The directors, the British documentarians Dylan Southern and Will Lovelace (who directed the Blur documentary “No Distance Left to Run”), pitch their film somewhere between concert movie and intimate portrait. They’re not afraid to stay with the music: Unlike many concert documentaries, they use a cinematographer to shoot the band onstage and allow entire LCD songs such as “Losing My Edge” and “All My Friends” to play uncut. Murphy even helped mix the movie’s sound.
But the filmmakers also slyly use Murphy to engage the audience in questions about the nature of fame: what we want from rock stars and how they feel about giving it to us. Reserved, chubby and sporting gray stubble for much of the film, the 41-year-old musician is in many ways the anti-rock star. And that somehow makes him even more compelling.
“When you meet James, there’s an aspect of personality, a contrarian-ness in how he approaches stuff, that’s hard to resist,” Southern said. (There’s also what Southern and manager Keith Wood each said in interviews was an exacting side of his personality — “a meticulousness that’s so exacting it borders on OCD,” Southern said.)
Audiences get a glimpse of that contrarian-ness via an interview Murphy did with music journalist Chuck Klosterman, portions of which the filmmakers sprinkle throughout the film.
But the directors tell their story without using any talking heads, following a tactic tried by last year’s breakout Sundance doc, “Senna,” and in fact include little background on the band in general, focusing instead on just its final few days. (The other members of the band barely register in the movie, but Murphy said there’s no animosity among them over the breakup.)
“We never had any intention of making a biography; we didn’t want it to be the film of the band met here and then this happened.
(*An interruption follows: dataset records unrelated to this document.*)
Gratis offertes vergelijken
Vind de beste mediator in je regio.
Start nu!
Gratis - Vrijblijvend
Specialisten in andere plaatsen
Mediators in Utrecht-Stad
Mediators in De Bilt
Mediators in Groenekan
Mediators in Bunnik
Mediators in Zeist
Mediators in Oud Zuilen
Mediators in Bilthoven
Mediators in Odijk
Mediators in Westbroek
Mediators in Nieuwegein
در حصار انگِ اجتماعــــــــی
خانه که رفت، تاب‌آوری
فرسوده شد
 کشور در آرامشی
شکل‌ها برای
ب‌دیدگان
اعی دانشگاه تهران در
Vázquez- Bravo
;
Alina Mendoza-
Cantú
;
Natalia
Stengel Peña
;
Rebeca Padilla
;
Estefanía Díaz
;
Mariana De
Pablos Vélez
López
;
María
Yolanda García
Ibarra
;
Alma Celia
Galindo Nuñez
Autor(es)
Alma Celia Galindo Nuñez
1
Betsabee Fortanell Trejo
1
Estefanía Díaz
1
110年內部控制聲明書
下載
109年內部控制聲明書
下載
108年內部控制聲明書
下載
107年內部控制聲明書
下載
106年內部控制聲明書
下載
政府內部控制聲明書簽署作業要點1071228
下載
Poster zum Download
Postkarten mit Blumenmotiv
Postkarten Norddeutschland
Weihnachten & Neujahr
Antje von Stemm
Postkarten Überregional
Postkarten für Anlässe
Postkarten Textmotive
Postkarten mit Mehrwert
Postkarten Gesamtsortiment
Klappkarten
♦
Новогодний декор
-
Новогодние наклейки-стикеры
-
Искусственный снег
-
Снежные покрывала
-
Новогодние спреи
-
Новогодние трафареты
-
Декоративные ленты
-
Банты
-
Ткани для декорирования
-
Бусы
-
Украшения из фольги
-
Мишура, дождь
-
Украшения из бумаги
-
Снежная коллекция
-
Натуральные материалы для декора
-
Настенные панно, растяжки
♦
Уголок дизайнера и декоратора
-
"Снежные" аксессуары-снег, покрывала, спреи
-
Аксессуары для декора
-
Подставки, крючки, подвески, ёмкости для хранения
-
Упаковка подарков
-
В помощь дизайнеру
We wanted to capture what was happening during a moment in time,” Southern said.
The essential question of that moment — why did Murphy do it? — is both hinted at and kept at a remove. The musician is shown saying he was concerned for his health if he kept going with the band and its heavy touring demands. He also says he didn’t want the responsibilities of fame that he thought awaited if the band continued and that he hoped to slow down and have a family.
But one can’t help getting the sense that the real reason is that there is no reason, that he stopped the band for the same reason he started it: because he could.
“I felt like it was shockingly easy; the fun was trying to make it casual, just saying ‘stop,’” said the musician, who was raised in suburban New Jersey and lives in Brooklyn. “I get a kick out of stuff like that, like someone asks you to use a song in an advertisement and wants to pay you a lot of money and you just go ‘Nah.’ Something about that is enjoyable. It keeps me feeling quite like myself.”
Or as Wood put it: “There’s a kind of logic to James stopping when he did — in an LCD Soundsystem-logic kind of way.”
Nine months removed from the end of the band, things haven’t quieted for Murphy. He said he has no plans of getting the band back together but is continuing to write music and DJ.
“I’ll probably make a stupid solo record and think, like everyone who does that, that it will do better than the other records. And probably nobody will care about it,” he said.
As for his feelings now about his decision, Murphy said it would be foolish to think he doesn’t contemplate what could have been. He has no intention of getting LCD Soundsystem back together, but that doesn’t mean he can easily quiet the voices in his head.
“It’s not an argument that stops,” he said. “It kind of just keeps going.”